Abstract
Murine gammaherpesvirus 68 (MHV-68) is a lymphotropic virus which infects wild
murid rodents and can readily infect experimental mice. Thus, MHV-68 is an
invaluable small animal model for elucidating gammaherpesvirus pathogenesis and
immune evasion strategies. The MHV-68 genome has been fully sequenced (Virgin et
al., 1997) and comparative sequence analysis has shown that it is more closely related to
Kaposi's sarcoma-associated herpesvirus (KSHV) and herpesvirus saimiri (HVS) than
Epstein-Barr virus (EBV). There are at least 80 open reading frames (ORFs) within the
genome, many of which are present in other gammaherpesviruses. There are, however,
4 ORFs, termed M1-M4, which are unique to MHV-68. Gammaherpesviruses have the
propensity to abduct immunomodulatory elements, therefore it is likely that such
elements will be encoded within the MHV-68 genome. One such candidate is the M4
gene. The aim of the project was to functionally characterise the M4 gene and elucidate
its role in the pathogenesis of MHV-68.
Half of the M4 protein was expressed in a bacterial expression system and the purified
protein was used to generate anti-sera. Immunoprecipitation studies demonstrated the
M4 sera bound to a protein of ~44kDa, the predicted size of the M4 product. Analysis
of M4 transcription in vitro showed that the gene was transcribed both early, prior to
DNA synthesis, and late in the virus lifecycle.
The M4 gene was cloned into a mammalian expression construct and transfected into
COS-7 cells. Cells containing the construct were selected under G418 (neomycin
derivative) antibiotic selection. However, we were unable to demonstrate that the COS7 cells expressed the M4 protein.

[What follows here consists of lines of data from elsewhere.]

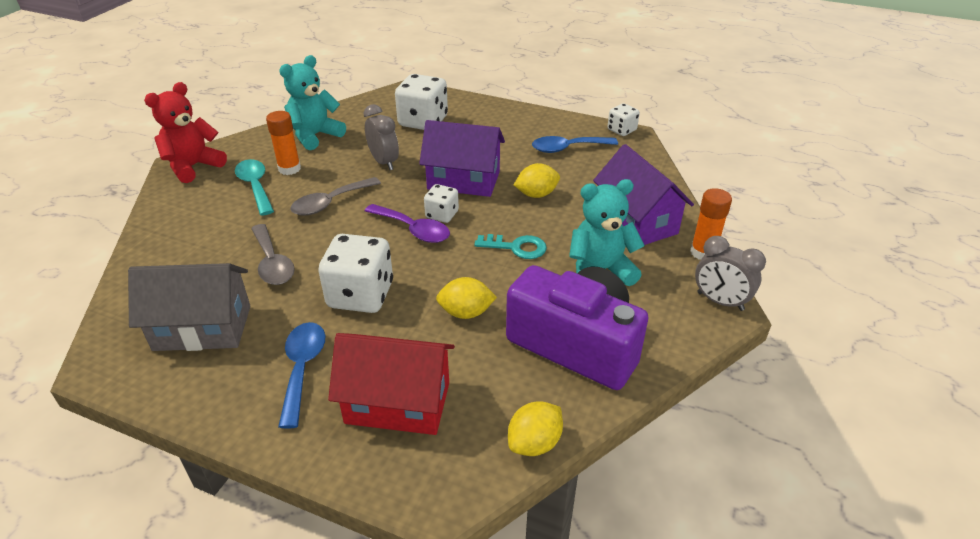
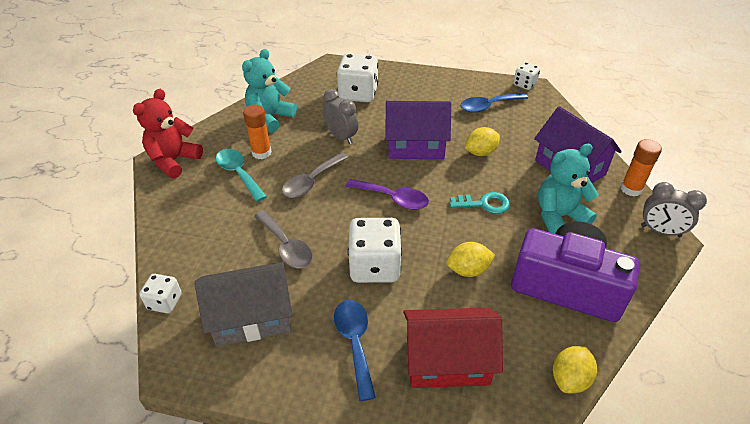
camera: 10 degrees left, 5 degrees up
(442, 215) = (411, 181): white dice -> white dice (165, 302)

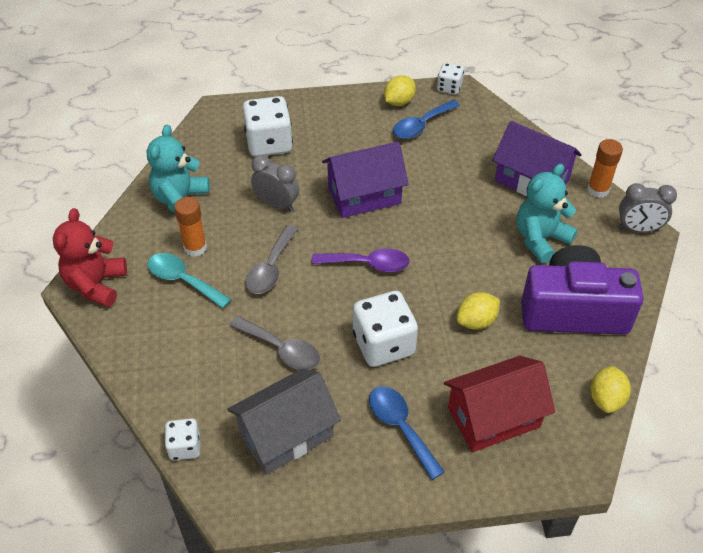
camera: 20 degrees left, 5 degrees up
(480, 152) = (435, 185): yellow lemon -> yellow lemon (399, 102)
(484, 204) = (463, 245): turquoise key -> none

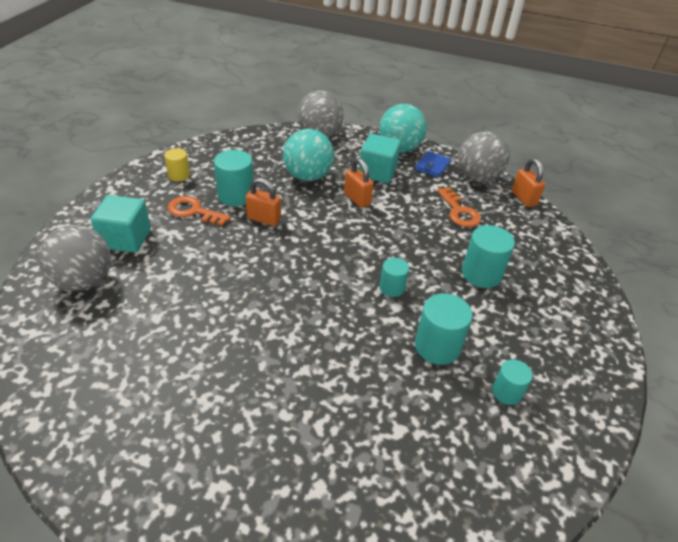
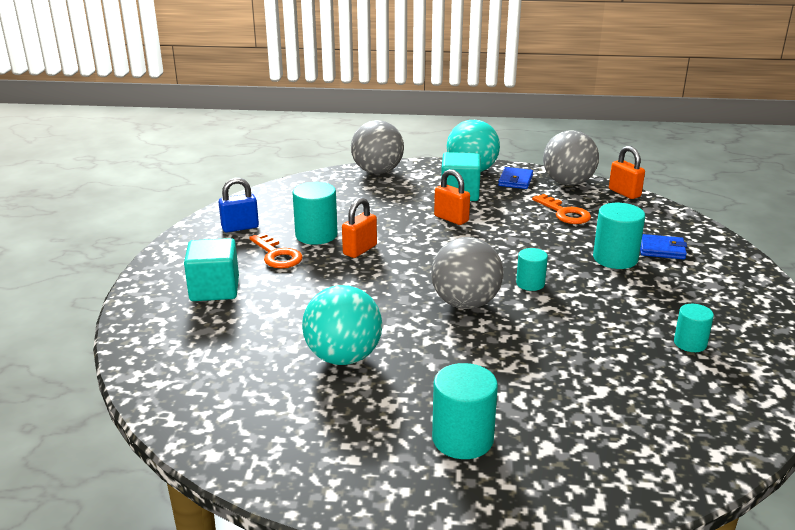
camera: 10 degrees left, 15 degrees down
(84, 281) = (189, 331): grey ball -> grey ball (465, 303)
(179, 175) = (240, 227): yellow cylinder -> blue padlock
(194, 211) = (277, 255): orange key -> orange key turned 135 degrees counterclockwise
(264, 219) = (360, 250): orange padlock -> orange padlock turned 60 degrees counterclockwise
(308, 176) = (386, 207): turquoise ball -> turquoise ball (343, 357)
(437, 346) = (602, 321): turquoise cylinder -> turquoise cylinder (462, 439)
(529, 272) = (662, 249): none -> blue wallet

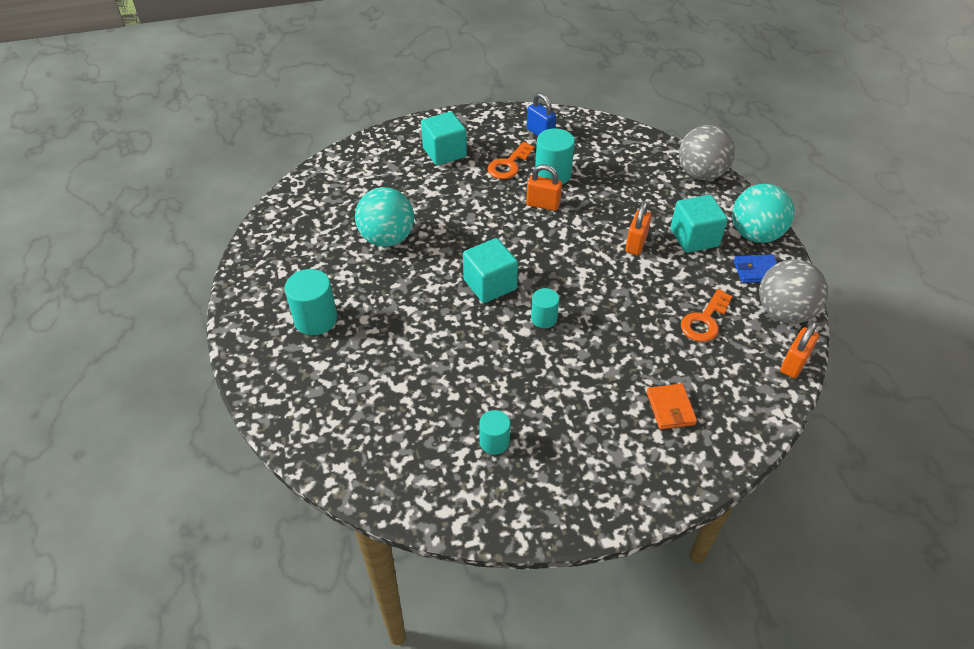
camera: 70 degrees right, 20 degrees up
(465, 303) = (490, 284): grey ball -> turquoise cube
(615, 258) = (627, 372): turquoise cylinder -> none
(662, 249) = (670, 408): blue wallet -> orange wallet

The M4 gene was inserted into MHV-76, a virus which lacks part of the left hand end of
the genome including the M4 gene, generating a M4 knock-in (M4KI) recombinant
virus. Apart from this deletion, MHV-76 harbours the full contigency of MHV-68 genes. Polymerase chain reaction (PCR) and Southern analysis were used to
demonstrate the presence of the M4 gene in the M4KI virus. Reverse trancription-PCR
(RT-PCR) and northern analysis were used to show that the M4KI virus was expressing
M4 RNA in vitro. The M4KI virus was used for comparative studies with MHV-76,
which lacks the M4 gene, and MHV-68, which contains the M4 gene. The growth
kinetics of MHV-76 are similar to MHV-68 in vitro but in contrast the virus appears to
be cleared more efficiently in vivo in the lungs of mice. The establishment of latency is
also impaired in the spleens of MHV-76-infected mice (Macrae et al., 2001). In vitro
studies revealed the M4KI virus growth kinetics were similar to MHV-68 and MHV-76.
Infection of BALB/c mice with the M4KI virus revealed that it replicates in the lung
with the same kinetics as MHV-76. Thus, compared to MHV-68, MHV-76 and M4KI
virus titres rise slightly faster, and levels of virus are reduced or cleared quicker. M4KI
virus infective centres were much reduced in the mediastinal lymph nodes in comparison
to MHV-76 and MHV-68, and were not detectable in the spleen. Thus, the M4 gene
product, in the context of the MHV-76 genome prevented the establishment of
detectable latent infection in the spleen.